Alıntılanan metin:
Yüzeyinde buzdan dağlar, vadiler, düzlükler ve kraterler bulunur. Dağların yüksekliği ~3 km’ye ulaşabilir; vadiler yüzlerce kilometre boyunca uzanır. Buzlu yüzey çoğunlukla su buzundan, bazı bölgelerde donmuş metandan oluşur. En belirgin düzlük, kalp şekilli Tombaugh Bölgesi'nin parlak sol lobunu oluşturan Sputnik Planitia’dır (Sputnik Düzlüğü). Bu bölge krater açısından fakirdir ve azot-metan buzları içerir. Plüton’a şimdiye kadar yakın geçiş yapan tek uzay aracı New Horizons’tır (Yeni Ufuklar).

Plüton’un Atmosferi

Plüton Güneş’e yaklaştığında genişleyen, uzaklaştığında incelen bir atmosfere sahiptir. Bileşimi çoğunlukla azot, ayrıca metan ve karbon monoksit izleri taşır. Yüzeyindeki atmosfer basıncı gezegenimiz deniz seviyesindekinin yüz binde biri kadardır. Güneş’e en yakın konumlarında (~4,4 milyar km) yüzey buzları süblimleşerek (katı hâlden doğrudan gaz formuna geçerek) atmosferde ince bir gaz tabakası oluşturur. New Horizons verileri, atmosferin üst katmanlarının 1.600 km yüksekliğe ulaşabildiğini göstermiştir. Bu değer Plüton’un yarıçapından bile fazladır. Güneş’e en uzak konumlarında ise (~7,4 milyar km) atmosfer kısmen çökelerek belirgin bir şekilde incelebilir. Ekvator çevresinde sıcaklıklar yaklaşık −240 °C’ye düşebilir.

Plüton’un Kütlesi ve Büyüklüğü

Plüton’un kütlesi Dünya’nınkinin yaklaşık %0,2’sidir. Eğer Dünya 70 kg’lık bir yetişkin insan olsaydı Plüton bir mandalina kadar olurdu. Yüzey kütle çekimi Dünya’nınkinin ~1/16’sı olduğundan Dünya’da 100 kg gelen bir kişi Plüton’da yaklaşık 6 kg ağırlık hissederdi. Çapı Dünya’nın çapının yaklaşık beşte biridir. Eğer Dünya bir basketbol topu olsaydı Plüton bir pinpon topu büyüklüğünde görünürdü.

Verilen satırlar:

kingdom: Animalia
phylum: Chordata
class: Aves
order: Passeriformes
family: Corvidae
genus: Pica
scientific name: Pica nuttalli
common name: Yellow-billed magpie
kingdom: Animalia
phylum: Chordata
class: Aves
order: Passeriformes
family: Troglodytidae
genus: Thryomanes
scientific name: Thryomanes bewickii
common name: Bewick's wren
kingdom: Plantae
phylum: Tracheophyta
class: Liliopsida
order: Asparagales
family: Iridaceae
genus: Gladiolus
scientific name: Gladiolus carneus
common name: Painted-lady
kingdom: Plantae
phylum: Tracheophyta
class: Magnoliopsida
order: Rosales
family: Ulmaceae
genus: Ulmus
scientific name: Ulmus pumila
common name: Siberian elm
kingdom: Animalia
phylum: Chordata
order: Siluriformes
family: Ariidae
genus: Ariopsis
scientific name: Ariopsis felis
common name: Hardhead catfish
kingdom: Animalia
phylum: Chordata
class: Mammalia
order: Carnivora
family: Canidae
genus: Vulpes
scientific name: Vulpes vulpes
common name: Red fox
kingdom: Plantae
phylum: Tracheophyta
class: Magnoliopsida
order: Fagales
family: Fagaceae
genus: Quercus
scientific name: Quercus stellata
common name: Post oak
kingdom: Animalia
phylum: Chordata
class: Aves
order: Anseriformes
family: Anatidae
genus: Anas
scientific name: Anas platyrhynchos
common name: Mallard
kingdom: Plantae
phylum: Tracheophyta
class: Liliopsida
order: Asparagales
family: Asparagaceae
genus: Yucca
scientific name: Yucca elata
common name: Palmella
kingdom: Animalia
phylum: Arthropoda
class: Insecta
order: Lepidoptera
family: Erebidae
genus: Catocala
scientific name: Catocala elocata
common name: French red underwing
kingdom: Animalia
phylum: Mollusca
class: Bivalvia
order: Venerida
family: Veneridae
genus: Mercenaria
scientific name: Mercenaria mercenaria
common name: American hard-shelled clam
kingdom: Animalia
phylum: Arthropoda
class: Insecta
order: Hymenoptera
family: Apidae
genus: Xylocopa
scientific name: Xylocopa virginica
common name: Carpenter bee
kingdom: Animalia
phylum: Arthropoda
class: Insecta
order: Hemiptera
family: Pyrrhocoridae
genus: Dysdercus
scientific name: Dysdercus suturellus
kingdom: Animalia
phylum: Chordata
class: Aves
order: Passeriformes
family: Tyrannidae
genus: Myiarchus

Görev listesi:
1. Aşağıdaki ifadelerin Plüton metniyle uyuşup uyuşmadığını belirtin. Her biri için evet ya da hayır deyip metinden karar verdiren sözcükleri aynen alıntılayın: (a) Plüton’un atmosferi çoğunlukla azottan oluşur. (b) Sputnik Planitia krater açısından zengin bir bölgedir. (c) Plüton’un çapı Dünya’nın çapının yaklaşık yarısı kadardır.
2. Plüton metnini son cümlesinden sonra gelecek birkaç cümleyle sürdürün.

Yanıtlar:
1.
(a) Evet: "Bileşimi çoğunlukla azot, ayrıca metan ve karbon monoksit izleri taşır."
(b) Hayır: "Bu bölge krater açısından fakirdir"
(c) Hayır: "Çapı Dünya’nın çapının yaklaşık beşte biridir."

2.
Yörünge ve Dönme

Plüton’un yörüngesi sekiz gezegeninkine göre daha eliptiktir. Güneş’e en yakın ve en uzak konumu arasında 3 milyar km fark vardır (Dünya için ~5 milyon km). Eliptik yörüngesinin önemli derecede basık oluşu nedeniyle Güneş’e yakın ve uzak olduğu dönemlerdeki atmosfer boyutu çok değişkenlik gösterir. Plüton’un Güneş etrafındaki yörüngesi ile Dünya’nın Güneş etrafındaki yörüngesi (ekliptik) arasında 17 derecelik eğim açısı vardır. Bu değer diğer tüm gezegenlerdekinden daha yüksektir.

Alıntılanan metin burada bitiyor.